Solsel, kopasnews.com – Home Industri Bioenzym Karya Baru Solok Selatan, Sumatera Barat, belum bisa memenuhi tingginya permintaan pasar. Hal ini disebabkan karena keterbatasan limbah sampah pasar dan limbah rumah tangga untuk dikelola menjadi pupuk organik cair.
“Bupati Kepulauan Meranti, Provinsi Riau membutuhkan 85 ton Bioenzym yang kita produksi untuk penyemprotan kelapa sawit. Tapi kita belum menyanggupi sebanyak itu, sebab rata-rata produksi kita sebulan hanya 4 ton,” kata Pemilik Home Industri Bioenzym Karya Baru, Bustanul Deno, Senin (3/10/2022) di Padang Aro.
Baca Juga : Wakil Gubernur Sumbar Pantau Produk Lokal Daerah Solsel
Dia menyebut permintaan 85.000 liter dari Pemerintah Kepulauan Meranti merupakan permintaan pasar terbanyak selama ia memproduksi Bioenzym sejak tahun 2020 lalu.
Kegunaan pupuk organik cair oleh pemerintah setempat untuk penyemprotan pada tanaman kelapa sawit, dan membutuhkan pupuk cair yang memiliki kasiat untuk pertumbuhan dan perkembangan sawit di Meranti.
“Kalau permintaan 85 ton bioenzym oleh Pemkab Meranti di rupiahkan, nilainya sangat tinggi miliaran,” ujar mantan Jurnalistik itu.
Dengan tidak disanggupinya permintaan Bupati Meranti, akhirnya Home Industri Bioenzym Karya Baru menolak permintaan kebutuhan pupul cair tersebut.
Sebab buah-buah dan sebagian sayuran yang bisa dimamfaatkan untuk pengolahan bioenzym harus melalui proses memilih dan memilah, tidak semua limbah sayur dan buah-buahan yang digunakan.
“Disetiap pasar kita hanya mendapatkan limbah sayur dan buah-buahan rata-rata 120 kilogram. Jumlah ini hanya kisaran 4 ton perbulan,” jelasnya.
Bustanul Deno mencontohkan, bawang dan kol jenis sayuran yang mengandung unsur kimia yang tinggi, jadi tidak semua sayuran dapat diolah dan difragmentasi jadi bioenzym. Hal ini dalam menjaga kualitas produk pupuk cair buatan industri rumah tangganya.
Maksimal produksi bioenzym dari pengolahan limbah sekitar 30 ton yang disanggupi per tahunnya, selam ini Bustanul hanya terfokus pengumpulan limbah di dua pasar Kabupaten seperti di Sangir dan di Muara Labuh.
“Kemampuan home industri kita hanya maksimal 30 ton per tahun. Permintaan sekarang 85 ton, yang sulitnya limbah yang akan difragmentasi jadi bioenzym,” tuturnya.
Baca Juga : FKPPI Dorong Pengolahan Limbah Kulit Durian Jadi Pupuk Bioenzim
Dari cerita Bustanul, permintaan terbanyak dari komsumen pada akhir September 2022 ini tertinggi semenjak dia melakukan pengolahan dan pemasaran produk pupuk organik cair tersebut.

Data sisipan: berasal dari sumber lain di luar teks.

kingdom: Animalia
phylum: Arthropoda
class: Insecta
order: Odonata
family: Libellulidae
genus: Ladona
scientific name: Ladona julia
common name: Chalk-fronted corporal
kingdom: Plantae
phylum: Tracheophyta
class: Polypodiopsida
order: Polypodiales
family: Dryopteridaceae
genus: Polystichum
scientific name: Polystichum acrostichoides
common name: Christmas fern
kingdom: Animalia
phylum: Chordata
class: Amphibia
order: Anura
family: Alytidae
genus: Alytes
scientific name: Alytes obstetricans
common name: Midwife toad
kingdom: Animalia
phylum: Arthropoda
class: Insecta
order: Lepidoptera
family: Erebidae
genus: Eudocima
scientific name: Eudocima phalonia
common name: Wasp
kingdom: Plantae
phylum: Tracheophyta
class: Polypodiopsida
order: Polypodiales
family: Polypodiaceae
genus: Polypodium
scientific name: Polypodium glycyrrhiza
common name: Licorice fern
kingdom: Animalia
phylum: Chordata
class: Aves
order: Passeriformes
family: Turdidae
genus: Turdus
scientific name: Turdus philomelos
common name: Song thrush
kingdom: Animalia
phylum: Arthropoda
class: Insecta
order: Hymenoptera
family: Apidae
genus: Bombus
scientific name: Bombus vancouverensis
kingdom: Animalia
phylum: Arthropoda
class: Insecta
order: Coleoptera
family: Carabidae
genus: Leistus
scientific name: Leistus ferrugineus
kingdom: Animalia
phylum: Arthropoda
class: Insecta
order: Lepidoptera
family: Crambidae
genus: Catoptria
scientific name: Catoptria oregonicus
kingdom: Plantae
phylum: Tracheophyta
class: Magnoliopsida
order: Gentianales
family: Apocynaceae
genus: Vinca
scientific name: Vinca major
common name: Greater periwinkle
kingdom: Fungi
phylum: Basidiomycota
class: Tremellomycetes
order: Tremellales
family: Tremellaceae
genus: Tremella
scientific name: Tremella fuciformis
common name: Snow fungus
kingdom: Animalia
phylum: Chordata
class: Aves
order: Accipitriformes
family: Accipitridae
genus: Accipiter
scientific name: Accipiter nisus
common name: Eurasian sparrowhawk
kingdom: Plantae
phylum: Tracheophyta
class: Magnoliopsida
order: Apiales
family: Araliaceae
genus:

Belum bisa dipenuhinya kebutuhan 8.500 liter tersebut karena kondisi limbah yang tidak akan dapat terkumpul sesuai kebutuhan 30 ton hingga akhir tahun 2022.
Dia harus merelakan peluang emas yang didapatkanya jelang akhir tahun, yang akan dimamfaatkan oleh Pemerintah Kabupaten Kepulauan Meranti, Provinsi Riau. Deno mengaku tidak ingin mengecewakam pelanggannya sehingga hasil pengolaham bioenzym betul-betul kaya mamfaat dan kandungan enzym.
“Kalau kita paksakan bisa sih untuk memenuhi permintaan pasar, nanti takutnya mereka kecewa. Jika permintaan sekaligus tersebut tidak mampu kita koomodir hingga awal tahun 2023,” paparnya.
Dia mengatakan, semoga kedepan Bioenzym hasil fragmentasinya terus menjadi buruan para petani yang selalu mengandalkan pupuk alami dan bebas zat kimia.
Pengolahan bioenzym hingga jadi pupuk organik cair melalui proses yang cukup panjang dengan memilih dan memilah bakan baku limbah.
“Proses sampai menajadi enzym kita butuh waktu selama tiga bulan, sehingga emzym yang kita hasilkan betul-betul menjadi pupuk untuk pertumbuhan tanaman dan lainnya,” ucapnya.
Pria yang tinggal di KM 44 Pakan Sari, Nagari Alam Pauh Duo, Kecamatan Pauh Duo, Kabupaten Solok Selatan.